* Problem to solve *
Copy out each line below containing "CornerRadius".
#### Records to process ####
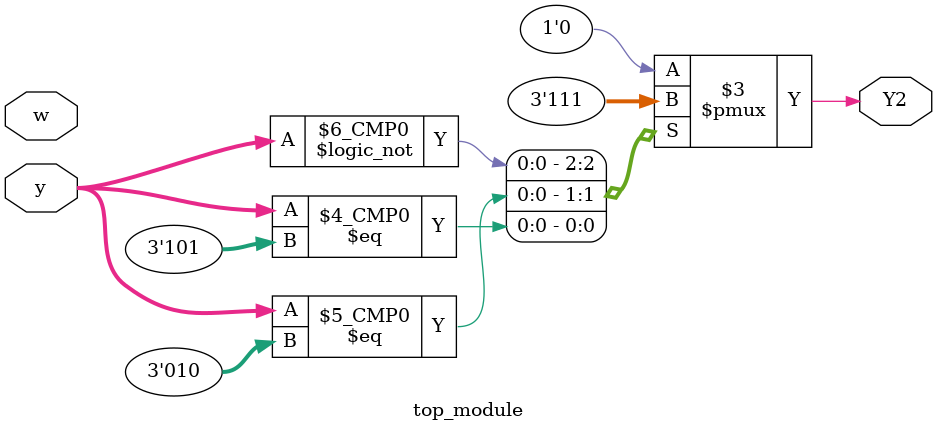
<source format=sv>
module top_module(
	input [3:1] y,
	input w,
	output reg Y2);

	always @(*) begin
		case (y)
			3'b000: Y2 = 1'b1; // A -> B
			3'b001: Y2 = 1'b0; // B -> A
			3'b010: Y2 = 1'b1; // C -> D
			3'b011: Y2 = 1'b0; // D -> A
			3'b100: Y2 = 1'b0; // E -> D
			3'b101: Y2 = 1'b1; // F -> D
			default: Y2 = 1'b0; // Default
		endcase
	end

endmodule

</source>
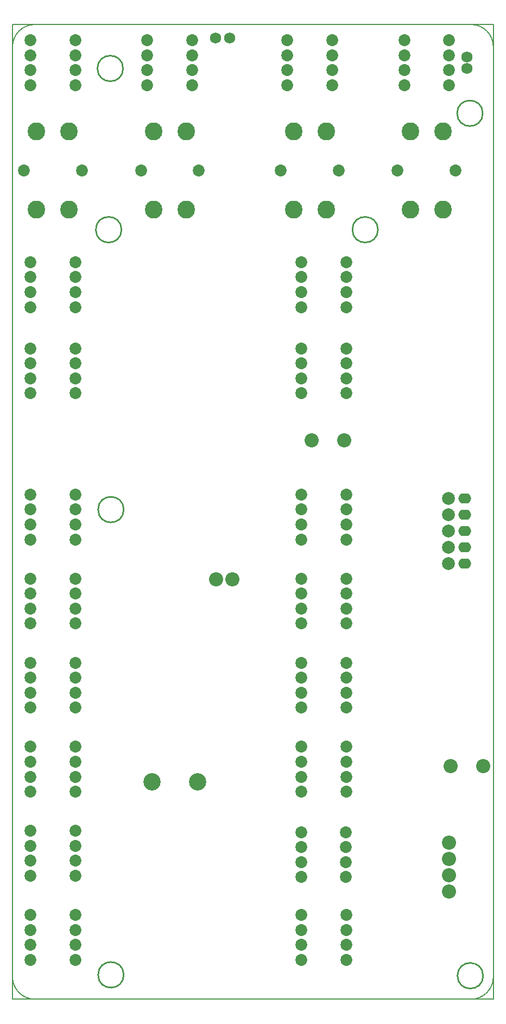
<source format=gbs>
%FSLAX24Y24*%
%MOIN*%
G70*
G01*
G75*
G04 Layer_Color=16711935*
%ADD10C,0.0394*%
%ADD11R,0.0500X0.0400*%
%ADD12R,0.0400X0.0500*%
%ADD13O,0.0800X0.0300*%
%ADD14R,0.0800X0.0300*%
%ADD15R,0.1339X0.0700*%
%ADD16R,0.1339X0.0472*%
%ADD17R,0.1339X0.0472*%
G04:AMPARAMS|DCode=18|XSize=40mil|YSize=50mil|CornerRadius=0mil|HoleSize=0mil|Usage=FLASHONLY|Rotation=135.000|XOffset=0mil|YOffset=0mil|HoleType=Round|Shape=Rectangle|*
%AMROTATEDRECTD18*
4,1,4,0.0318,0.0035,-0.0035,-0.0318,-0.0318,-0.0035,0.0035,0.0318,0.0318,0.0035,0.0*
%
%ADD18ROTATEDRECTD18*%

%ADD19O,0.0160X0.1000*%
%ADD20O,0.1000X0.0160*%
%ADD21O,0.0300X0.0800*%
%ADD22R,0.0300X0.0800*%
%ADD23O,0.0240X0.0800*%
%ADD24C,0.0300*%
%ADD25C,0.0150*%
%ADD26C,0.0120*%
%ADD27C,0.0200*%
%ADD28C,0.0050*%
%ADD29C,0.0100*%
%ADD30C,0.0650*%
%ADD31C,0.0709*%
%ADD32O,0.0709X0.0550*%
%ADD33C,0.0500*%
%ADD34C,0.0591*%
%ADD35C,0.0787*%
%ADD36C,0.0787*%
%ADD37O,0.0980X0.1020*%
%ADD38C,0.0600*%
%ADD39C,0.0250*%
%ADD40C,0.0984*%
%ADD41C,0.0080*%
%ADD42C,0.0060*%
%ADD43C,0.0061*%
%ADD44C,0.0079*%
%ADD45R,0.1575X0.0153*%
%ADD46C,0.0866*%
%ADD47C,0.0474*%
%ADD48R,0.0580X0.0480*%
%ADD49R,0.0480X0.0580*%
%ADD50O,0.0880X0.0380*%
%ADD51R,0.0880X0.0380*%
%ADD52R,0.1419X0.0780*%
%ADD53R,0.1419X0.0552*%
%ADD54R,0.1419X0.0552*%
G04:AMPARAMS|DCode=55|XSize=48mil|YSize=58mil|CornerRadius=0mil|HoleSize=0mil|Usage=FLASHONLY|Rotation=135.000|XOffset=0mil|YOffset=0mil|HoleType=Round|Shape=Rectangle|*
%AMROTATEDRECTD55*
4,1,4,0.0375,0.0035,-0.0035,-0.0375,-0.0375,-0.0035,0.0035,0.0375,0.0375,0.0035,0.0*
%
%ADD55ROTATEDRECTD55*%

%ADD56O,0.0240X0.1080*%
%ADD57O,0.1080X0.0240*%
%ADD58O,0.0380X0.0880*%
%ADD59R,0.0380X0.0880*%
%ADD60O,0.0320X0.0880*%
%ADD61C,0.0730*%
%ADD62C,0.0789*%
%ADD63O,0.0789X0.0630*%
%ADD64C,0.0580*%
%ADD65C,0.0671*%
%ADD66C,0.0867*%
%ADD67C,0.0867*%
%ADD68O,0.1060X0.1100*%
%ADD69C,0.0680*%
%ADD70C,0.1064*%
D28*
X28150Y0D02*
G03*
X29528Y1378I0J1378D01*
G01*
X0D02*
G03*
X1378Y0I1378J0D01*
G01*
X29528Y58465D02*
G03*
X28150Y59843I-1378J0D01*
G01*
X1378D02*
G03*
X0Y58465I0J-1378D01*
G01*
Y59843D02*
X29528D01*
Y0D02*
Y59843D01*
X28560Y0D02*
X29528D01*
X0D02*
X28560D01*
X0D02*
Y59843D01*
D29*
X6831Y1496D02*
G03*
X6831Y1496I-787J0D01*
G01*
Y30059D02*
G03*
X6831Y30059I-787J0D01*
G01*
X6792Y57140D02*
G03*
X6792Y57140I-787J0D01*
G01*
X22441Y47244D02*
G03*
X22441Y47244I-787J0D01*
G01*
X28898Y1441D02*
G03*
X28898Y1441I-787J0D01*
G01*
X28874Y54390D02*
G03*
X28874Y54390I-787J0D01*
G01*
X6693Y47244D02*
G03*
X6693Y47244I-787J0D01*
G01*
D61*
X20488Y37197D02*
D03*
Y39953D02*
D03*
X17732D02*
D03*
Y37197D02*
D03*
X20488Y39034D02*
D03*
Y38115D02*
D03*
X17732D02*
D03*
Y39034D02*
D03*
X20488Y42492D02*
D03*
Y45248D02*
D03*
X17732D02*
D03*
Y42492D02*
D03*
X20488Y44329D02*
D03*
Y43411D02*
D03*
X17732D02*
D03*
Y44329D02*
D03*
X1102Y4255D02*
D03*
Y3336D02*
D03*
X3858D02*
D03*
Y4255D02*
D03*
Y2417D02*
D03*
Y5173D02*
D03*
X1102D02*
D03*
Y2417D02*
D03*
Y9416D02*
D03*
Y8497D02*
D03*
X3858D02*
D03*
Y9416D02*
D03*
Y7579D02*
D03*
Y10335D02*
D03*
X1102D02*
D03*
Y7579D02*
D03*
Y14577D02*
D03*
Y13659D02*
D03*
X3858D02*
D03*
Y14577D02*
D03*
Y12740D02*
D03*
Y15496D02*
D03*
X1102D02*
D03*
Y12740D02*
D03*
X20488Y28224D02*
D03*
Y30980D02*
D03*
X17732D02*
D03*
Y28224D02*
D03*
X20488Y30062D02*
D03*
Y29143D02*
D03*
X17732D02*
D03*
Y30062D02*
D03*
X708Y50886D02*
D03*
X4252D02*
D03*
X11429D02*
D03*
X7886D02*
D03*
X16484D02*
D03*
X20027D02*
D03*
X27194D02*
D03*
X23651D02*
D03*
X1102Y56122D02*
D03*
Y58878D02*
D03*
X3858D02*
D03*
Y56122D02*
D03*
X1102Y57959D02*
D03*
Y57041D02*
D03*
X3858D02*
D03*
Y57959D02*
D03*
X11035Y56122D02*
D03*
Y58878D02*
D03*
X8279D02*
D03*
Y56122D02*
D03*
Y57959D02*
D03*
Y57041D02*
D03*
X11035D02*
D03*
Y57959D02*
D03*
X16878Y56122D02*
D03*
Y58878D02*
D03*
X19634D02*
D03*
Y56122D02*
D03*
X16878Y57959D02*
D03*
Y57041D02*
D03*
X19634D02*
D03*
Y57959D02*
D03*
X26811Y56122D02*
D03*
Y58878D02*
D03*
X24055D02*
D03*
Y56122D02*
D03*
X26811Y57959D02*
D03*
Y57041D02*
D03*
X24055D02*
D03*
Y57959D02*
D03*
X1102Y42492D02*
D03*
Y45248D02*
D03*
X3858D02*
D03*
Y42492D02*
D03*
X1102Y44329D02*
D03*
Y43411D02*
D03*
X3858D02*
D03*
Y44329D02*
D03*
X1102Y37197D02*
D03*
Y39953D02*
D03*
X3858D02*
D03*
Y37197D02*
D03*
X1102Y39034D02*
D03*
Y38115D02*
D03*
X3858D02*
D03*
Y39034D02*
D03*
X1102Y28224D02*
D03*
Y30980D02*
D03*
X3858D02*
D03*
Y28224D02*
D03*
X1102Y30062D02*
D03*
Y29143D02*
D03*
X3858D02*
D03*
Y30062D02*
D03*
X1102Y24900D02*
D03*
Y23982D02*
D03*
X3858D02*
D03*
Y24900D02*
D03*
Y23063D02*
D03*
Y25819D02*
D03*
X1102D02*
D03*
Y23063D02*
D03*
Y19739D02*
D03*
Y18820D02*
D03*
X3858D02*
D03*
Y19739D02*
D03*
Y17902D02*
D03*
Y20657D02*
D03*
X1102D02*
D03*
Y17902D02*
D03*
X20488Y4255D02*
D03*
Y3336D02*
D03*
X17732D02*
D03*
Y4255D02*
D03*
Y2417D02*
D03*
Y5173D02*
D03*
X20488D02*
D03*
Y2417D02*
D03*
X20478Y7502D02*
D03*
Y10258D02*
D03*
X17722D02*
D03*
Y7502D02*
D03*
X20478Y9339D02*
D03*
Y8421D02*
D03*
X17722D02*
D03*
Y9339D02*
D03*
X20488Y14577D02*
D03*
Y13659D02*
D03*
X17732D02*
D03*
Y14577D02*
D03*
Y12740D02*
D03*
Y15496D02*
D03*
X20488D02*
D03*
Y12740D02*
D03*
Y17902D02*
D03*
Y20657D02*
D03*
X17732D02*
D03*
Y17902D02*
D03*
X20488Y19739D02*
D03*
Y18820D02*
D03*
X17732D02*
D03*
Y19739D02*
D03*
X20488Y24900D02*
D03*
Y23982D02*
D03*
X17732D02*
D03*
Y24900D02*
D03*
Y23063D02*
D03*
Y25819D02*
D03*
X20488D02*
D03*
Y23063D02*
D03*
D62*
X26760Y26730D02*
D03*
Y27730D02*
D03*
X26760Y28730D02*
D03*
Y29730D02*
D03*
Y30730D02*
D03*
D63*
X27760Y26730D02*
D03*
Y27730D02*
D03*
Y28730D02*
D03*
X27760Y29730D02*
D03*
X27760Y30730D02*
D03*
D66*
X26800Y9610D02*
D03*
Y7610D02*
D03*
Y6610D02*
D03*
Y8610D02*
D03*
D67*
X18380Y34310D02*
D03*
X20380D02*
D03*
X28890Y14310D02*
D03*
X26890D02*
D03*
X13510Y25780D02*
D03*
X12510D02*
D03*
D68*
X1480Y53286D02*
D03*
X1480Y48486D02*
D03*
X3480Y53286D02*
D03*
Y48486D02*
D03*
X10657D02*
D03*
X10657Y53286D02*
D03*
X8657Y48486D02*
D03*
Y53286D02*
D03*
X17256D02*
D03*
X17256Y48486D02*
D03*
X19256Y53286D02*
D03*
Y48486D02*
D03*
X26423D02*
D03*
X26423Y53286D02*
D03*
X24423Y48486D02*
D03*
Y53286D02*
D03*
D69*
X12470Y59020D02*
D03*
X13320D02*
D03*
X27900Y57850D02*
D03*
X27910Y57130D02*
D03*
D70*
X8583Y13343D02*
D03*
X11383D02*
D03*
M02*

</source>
####
* Answer to the exercise *
G04:AMPARAMS|DCode=18|XSize=40mil|YSize=50mil|CornerRadius=0mil|HoleSize=0mil|Usage=FLASHONLY|Rotation=135.000|XOffset=0mil|YOffset=0mil|HoleType=Round|Shape=Rectangle|*
G04:AMPARAMS|DCode=55|XSize=48mil|YSize=58mil|CornerRadius=0mil|HoleSize=0mil|Usage=FLASHONLY|Rotation=135.000|XOffset=0mil|YOffset=0mil|HoleType=Round|Shape=Rectangle|*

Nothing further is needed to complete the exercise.